With a history that spans all the way back to the year 827, Venice has long been a key and strategic place in Italy, Europe – and the world. This city on a lagoon has been intricately – and intimately – tied to the sea since its inception, and has maintained a reputation as one of the world’s most romantic cities for nearly as long. Other than Paris, no other city conjures images of pure romance and timeless, classic charm quite like Venice. From maze-like, winding streets – to its trademark and world-famous canal system – Venice is truly one of the most breathtaking ports of call that most cruise passengers will ever have the pleasure of visiting.

Sightseeing & Things To Do

Venice is such a magical place that to sit on the ship and miss out on its charms would be a major disappointment. From the Piazza San Marco to the Grand Canal, Venice is positively drenched in history, elegance and romance. Whether you choose to enjoy a gondola ride – or if you simply spend you time while here wandering the winding streets and bridges of the city – your time in Venice will be one that you’ll treasure for the rest of your life.

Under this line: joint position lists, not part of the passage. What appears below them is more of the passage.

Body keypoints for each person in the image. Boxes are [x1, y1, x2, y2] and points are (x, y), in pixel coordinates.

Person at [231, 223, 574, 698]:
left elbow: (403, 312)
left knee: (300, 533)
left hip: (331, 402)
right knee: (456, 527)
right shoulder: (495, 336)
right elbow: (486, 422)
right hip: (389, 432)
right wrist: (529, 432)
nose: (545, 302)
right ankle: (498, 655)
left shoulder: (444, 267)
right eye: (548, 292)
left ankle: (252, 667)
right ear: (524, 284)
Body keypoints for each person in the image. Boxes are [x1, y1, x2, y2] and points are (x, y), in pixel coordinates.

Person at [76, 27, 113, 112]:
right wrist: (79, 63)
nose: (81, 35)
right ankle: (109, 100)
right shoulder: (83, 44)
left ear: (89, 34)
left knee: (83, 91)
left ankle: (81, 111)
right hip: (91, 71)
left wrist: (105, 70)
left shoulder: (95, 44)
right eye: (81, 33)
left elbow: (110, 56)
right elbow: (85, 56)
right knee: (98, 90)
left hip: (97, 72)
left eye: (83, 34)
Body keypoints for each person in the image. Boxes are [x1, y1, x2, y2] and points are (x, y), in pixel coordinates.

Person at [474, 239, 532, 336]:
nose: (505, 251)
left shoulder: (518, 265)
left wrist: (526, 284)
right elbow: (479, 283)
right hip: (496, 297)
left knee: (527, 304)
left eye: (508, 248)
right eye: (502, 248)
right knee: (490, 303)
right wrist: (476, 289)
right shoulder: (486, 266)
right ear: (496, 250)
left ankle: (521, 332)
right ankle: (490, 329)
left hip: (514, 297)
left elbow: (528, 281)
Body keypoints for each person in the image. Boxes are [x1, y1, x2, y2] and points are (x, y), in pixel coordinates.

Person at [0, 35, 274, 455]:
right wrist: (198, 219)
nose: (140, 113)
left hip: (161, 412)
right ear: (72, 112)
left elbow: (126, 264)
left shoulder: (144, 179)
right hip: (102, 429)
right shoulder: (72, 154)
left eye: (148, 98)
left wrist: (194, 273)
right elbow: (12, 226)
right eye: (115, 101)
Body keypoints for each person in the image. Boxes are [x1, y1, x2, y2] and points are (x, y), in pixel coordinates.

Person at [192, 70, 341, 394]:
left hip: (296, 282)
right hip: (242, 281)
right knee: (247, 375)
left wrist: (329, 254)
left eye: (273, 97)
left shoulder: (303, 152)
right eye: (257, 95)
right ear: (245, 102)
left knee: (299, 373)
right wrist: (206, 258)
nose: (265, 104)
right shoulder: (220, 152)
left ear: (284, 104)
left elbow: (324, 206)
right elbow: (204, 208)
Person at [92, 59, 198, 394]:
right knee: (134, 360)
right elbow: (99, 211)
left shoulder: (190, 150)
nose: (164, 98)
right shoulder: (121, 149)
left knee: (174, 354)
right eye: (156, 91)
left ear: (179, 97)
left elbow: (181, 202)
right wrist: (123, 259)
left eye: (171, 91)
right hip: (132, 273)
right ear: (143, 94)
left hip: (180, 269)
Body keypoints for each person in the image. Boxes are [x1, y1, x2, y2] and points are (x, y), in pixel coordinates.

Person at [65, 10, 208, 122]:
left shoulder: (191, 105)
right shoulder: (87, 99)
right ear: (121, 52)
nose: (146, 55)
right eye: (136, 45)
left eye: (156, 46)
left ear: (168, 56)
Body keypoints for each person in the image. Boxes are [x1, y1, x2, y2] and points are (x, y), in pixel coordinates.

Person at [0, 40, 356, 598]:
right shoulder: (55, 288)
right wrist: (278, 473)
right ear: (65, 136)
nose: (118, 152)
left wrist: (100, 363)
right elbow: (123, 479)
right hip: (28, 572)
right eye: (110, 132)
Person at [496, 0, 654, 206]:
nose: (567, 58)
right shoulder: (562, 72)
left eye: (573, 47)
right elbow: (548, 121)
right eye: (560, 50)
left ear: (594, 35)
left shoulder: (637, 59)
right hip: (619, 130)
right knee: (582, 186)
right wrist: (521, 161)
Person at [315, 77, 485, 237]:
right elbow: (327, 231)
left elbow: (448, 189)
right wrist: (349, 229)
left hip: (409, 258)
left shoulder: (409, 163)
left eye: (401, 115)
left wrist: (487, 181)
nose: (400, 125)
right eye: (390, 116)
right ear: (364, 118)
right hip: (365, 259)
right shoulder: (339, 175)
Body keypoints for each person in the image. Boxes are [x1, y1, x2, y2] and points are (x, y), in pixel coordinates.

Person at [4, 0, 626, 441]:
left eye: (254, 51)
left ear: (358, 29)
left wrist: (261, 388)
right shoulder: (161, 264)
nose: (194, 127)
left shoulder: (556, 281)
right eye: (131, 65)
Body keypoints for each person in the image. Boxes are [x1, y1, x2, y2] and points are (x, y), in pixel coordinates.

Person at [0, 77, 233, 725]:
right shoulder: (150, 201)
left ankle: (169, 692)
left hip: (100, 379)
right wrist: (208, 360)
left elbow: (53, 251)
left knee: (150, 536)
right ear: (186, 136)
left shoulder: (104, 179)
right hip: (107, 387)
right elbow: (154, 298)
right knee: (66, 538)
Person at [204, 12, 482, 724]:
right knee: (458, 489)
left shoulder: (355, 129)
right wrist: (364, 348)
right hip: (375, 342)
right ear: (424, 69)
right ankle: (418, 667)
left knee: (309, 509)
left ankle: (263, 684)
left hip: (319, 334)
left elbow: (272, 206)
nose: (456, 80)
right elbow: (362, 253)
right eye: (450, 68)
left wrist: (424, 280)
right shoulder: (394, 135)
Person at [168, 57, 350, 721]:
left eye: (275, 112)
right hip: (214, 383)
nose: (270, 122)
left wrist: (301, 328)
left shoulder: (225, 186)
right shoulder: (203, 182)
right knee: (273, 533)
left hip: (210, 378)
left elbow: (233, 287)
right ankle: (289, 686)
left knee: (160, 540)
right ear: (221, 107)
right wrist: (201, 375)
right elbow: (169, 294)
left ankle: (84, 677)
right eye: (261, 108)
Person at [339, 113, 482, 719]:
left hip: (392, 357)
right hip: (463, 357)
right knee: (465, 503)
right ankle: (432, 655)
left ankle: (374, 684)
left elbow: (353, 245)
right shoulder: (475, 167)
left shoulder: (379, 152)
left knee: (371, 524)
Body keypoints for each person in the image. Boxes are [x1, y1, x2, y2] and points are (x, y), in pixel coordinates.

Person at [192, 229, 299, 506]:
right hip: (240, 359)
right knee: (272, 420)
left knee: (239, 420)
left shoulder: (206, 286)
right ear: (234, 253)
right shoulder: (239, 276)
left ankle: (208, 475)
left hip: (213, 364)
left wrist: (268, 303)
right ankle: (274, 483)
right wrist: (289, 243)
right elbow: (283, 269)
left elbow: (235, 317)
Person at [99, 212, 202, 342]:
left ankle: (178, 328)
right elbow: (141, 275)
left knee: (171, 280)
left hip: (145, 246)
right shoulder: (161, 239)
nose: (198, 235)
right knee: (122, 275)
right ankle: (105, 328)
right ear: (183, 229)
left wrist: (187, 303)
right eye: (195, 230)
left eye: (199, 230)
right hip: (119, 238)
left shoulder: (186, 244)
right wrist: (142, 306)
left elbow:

Many people are under the impression that Venice is a small place – it’s not. When visiting, it helps to have a plan regarding what you absolutely must see. Consider one of these attractions:

Piazza San Marco

As the largest and most famous square in Venice, the Piazza San Marco is a superb place to roam about, snap pictures and to simply acquaint yourself with Venice. The people watching here is definitely great, too, and there are always plenty of folks milling about. Small cafes, bistros and shops line the square, making it a natural place to spend an hour or two.

St. Mark’s Basilica

Located right on the Piazza San Marco, St. Mark’s Basilica is one of the most famous sights in Venice. If you only tour one historic building while here, make it this basilica. Keep in mind that appropriate attire is required – i.e., you cannot enter the basilica wearing ultra casual clothing.

The Jewish Ghetto

The Jewish Ghetto is the section of Venice where the majority of Venice’s Jewish population used to live. Dotted with great restaurants, shops and boutiques, this section of Venice is well worth exploring. In many ways, it is a microcosm of the entire city of Venice, so if time is limited you may want to head over here.

Visit The Grand Canal At Sunset

Whether it’s by gondola – which can be expensive – or by water bus, you should make it a point to cruise down the Grand Canal right at sunset while in Venice. You’ll enjoy a different perspective of the city and will marvel at the play of light on the old, well maintained buildings.


Venice’s Rialto market is the best place to pick up virtually anything imaginable. On one end, several excellent shops are available and sell a vast array of goods; on the other end, a farmer’s market allows visitors to sample a bit of the local produce. All along the way, the delightful atmosphere of the Rialto market – and the nearby Rialto Bridge – are sure to create long lasting memories that you will look back on with fondness many years later.

Best Souvenir To Bring Back To the Cruise Ship

Venice is known the world over for its incredible glass. Whether you choose a small glass bauble or trinket – many of which are sold right on the streets of Venice – or a more elaborate and fine work of art, glass is the best souvenir to choose in this gorgeous city.

Eating – Sample the Local Cuisine

Restaurants are easy to come by in Venice, and their general quality is excellent. Be sure to sample a bit of the popular Venetian cuisine while in this eclectic city. Cuttlefish and its ink are famous and very popular ingredients to try while in Venice. The ink acts as the sauce in such dishes, which can be found all over the city. Polenta Nella Seppia – corn meal that is fried in cuttlefish ink – is one excellent example.

When, Where, and How

When To Go

There are pluses and minuses to visiting Venice in virtually any season. That said, if you have a choice in the matter then you should try to come to Venice in May or June. The temperatures are usually pleasantly mild at this time, precipitation is kept to a minimum and the crowds are much thinner than they are during the height of the summer.

Where You’re Docked

The huge majority of large cruise ships dock over at the Venezia Terminali Passeggeri, the main cruise terminal of Venice. Since water taxis and the like are abundant in Venice, it’s easy to snag one upon arrival. Otherwise, setting off on foot is a simple and easy way to embark on your exploration of Venice.

Which Cruise Ships Go Here?

A vast array of the largest cruise lines have itineraries that include stops at Venice. A few of the major cruise lines that stop in Venice are Cunard, Celebrity Cruises, Fred Olsen Cruise Lines and P & O Cruises. However, there are many other options available in terms of ships, dates, days at sea and in port when it comes to Venice.